Nowadays, there are many sports equipment used at homes or in sports clubs, and there are many questions about the sports activities that a heart patient can do without endangering his/her health. We address the most common activities that are consistent with the nature of our community. A heart patient should, however, be aware of the danger signs that indicate the need to stop exercising.
Walking is a safe sport in terms of cardiovascular risks as well as joint diseases. It is a good activity for improving aerobic fitness and walking ability, and is simple in nature that allows most people to practice it. Adaptation to a walking program is often high, since walking does not require special skill, observation or special equipment, and it can be integrated into many lifestyles. The issue of patients' development of walking programs is decided according to the patient's physical ability and morbidity level. It is recommended to walk three to five times a day, twenty to thirty minutes, starting with five minutes and then increasing the time according to the patient’s endurance.

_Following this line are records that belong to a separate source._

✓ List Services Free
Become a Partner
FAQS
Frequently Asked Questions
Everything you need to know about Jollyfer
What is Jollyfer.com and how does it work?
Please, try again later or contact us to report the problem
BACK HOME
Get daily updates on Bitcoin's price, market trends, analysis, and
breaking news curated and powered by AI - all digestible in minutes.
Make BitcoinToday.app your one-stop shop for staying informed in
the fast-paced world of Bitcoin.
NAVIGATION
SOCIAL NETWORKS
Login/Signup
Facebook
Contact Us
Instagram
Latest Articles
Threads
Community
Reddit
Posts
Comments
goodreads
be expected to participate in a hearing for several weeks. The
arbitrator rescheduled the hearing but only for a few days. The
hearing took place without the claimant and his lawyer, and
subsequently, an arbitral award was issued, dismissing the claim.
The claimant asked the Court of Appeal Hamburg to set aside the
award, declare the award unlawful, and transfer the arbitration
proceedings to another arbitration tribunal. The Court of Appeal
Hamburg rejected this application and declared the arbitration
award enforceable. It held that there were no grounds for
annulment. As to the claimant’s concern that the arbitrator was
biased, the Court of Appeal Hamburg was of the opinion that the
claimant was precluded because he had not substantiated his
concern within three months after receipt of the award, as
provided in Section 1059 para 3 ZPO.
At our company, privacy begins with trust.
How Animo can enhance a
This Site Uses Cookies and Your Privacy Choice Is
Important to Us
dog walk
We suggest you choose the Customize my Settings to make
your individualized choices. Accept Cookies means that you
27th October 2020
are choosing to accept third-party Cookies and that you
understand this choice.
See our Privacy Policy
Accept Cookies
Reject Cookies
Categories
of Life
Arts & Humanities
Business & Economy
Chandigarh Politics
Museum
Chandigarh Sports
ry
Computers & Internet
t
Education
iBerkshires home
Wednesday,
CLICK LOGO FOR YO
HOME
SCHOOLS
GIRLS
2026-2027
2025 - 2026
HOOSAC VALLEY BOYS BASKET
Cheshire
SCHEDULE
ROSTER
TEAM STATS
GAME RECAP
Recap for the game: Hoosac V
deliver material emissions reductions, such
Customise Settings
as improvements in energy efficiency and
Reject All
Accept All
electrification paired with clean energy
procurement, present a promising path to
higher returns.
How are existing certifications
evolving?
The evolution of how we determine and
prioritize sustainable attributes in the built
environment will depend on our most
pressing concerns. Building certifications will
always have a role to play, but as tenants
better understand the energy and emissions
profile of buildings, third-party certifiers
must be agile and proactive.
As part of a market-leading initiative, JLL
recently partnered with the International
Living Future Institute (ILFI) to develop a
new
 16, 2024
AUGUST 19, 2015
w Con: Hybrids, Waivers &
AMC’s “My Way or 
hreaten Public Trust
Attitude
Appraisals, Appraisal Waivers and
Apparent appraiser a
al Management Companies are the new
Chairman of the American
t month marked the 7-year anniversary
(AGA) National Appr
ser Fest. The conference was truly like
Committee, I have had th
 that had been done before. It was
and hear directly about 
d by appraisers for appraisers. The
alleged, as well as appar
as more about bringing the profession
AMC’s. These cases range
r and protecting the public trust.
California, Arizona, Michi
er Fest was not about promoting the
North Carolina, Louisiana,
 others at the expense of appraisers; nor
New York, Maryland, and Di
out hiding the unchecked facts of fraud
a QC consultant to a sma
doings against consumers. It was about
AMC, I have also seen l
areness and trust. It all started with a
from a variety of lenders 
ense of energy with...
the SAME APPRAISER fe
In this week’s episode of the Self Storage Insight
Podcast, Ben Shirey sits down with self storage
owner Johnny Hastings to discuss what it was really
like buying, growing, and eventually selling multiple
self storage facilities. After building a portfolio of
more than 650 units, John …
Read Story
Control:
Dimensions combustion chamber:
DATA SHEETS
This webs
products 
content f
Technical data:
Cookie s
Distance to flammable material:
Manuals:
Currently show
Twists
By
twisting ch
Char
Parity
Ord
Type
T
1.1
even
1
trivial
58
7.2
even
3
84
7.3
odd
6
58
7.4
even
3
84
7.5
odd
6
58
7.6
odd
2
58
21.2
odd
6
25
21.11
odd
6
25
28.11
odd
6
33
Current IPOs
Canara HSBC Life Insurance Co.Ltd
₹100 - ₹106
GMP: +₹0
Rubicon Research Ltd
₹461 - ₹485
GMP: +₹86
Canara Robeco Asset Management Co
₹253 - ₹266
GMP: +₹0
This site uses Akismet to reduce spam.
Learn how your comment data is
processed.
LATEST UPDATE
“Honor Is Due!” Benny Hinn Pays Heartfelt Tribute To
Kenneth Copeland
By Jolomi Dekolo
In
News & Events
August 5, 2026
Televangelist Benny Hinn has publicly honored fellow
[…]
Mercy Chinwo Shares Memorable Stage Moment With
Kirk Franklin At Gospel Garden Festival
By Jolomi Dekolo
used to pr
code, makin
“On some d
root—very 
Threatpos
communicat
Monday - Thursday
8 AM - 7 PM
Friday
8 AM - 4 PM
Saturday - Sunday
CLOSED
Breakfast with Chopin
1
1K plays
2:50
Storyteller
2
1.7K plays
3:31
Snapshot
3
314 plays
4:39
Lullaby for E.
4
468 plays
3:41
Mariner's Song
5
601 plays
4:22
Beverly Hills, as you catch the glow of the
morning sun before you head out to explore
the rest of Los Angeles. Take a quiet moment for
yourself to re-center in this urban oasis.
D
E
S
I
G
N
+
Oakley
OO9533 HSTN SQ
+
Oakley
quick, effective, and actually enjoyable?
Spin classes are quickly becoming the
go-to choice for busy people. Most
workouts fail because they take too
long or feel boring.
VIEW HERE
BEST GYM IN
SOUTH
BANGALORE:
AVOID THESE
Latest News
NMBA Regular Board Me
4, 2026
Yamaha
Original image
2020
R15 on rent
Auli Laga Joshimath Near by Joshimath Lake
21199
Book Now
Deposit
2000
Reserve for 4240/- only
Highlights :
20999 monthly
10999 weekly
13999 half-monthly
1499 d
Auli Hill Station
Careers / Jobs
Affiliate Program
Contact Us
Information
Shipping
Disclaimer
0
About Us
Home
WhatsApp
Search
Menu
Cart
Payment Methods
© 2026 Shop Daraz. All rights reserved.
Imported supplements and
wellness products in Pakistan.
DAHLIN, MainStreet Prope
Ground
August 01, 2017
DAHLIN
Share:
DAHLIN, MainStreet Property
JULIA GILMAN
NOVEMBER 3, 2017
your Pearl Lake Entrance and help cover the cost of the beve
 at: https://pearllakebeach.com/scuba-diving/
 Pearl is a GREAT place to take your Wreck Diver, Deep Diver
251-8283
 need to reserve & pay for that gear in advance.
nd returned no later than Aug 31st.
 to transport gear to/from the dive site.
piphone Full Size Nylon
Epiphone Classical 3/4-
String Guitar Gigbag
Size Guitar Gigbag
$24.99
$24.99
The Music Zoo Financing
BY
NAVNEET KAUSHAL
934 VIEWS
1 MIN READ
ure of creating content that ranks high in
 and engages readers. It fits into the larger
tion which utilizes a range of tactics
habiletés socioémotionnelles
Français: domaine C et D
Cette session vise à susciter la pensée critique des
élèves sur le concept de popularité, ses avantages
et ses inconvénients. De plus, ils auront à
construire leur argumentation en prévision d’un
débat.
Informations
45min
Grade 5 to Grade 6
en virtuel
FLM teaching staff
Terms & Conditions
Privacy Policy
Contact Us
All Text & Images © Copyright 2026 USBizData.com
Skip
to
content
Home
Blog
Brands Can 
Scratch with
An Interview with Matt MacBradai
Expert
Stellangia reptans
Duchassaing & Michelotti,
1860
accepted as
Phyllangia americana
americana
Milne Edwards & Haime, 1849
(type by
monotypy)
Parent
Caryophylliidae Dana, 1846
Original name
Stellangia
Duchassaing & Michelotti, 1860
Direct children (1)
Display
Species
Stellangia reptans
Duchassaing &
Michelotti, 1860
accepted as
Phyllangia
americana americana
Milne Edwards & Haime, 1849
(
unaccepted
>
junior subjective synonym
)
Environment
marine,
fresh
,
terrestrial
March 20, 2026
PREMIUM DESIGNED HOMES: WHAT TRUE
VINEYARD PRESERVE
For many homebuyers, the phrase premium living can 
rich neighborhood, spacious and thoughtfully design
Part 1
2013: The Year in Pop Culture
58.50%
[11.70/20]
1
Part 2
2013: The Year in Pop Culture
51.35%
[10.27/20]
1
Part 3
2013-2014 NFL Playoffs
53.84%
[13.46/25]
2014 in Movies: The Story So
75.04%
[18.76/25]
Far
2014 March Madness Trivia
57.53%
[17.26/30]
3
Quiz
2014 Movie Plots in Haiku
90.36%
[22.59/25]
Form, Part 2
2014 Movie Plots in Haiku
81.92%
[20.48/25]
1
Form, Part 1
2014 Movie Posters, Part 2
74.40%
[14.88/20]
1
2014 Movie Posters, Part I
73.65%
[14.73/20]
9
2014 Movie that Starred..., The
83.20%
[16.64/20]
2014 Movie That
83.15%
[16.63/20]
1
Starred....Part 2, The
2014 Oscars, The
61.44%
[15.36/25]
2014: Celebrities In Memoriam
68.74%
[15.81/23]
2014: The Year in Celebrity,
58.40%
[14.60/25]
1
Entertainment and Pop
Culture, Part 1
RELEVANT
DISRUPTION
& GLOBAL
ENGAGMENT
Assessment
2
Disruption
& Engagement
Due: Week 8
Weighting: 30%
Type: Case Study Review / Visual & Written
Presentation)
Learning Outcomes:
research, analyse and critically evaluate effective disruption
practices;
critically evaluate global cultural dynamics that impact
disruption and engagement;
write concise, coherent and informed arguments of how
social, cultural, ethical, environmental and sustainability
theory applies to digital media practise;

Although jogging is generally inappropriate or unfavorable for patients in the early stages of the disease, some individuals can evolve to a level where they can tolerate higher-intensity exercise. Heart patients who participate in a jogging program usually start with a short jogging period, alternating an equal distance of walking. When they develop further, they will walk less and jog more. However, it should be noted that many tests and research have shown that high intensity exercise is usually associated with a higher risk of other cardiovascular complications. Moreover, there is a strong relationship between high intensity activities (jogging) and bone and ankle injuries, especially for beginners, those who exercise for a long time, elderly, obese patients, and postmenopausal women. Therefore, it is preferable to do moderate-impact activities.
Using a stationary bike is one of the best activities that can be practiced at home as is the case with walking. Riding a stationary bike is an excellent circadian activity, requiring the use of the major muscle groups and which can stimulate the cardiovascular system to higher metabolic demands. The same elements of time and stages of development for the walking program can be used for using a stationary bike, with the resistance replacing the speed, according to the patient’s ability, and the effort should be light to moderate.
Stair climbing has always been an essential element in the daily lives of most people, and it is a routine as well. Given the development of stair climbers through controlling speed and resistance and making use of heart rate monitoring of modern devices, which facilitated stair climbing in training, the stair climber is now a safe and sound equipment for heart patients; however, the effort should be light to moderate according to patient’s ability.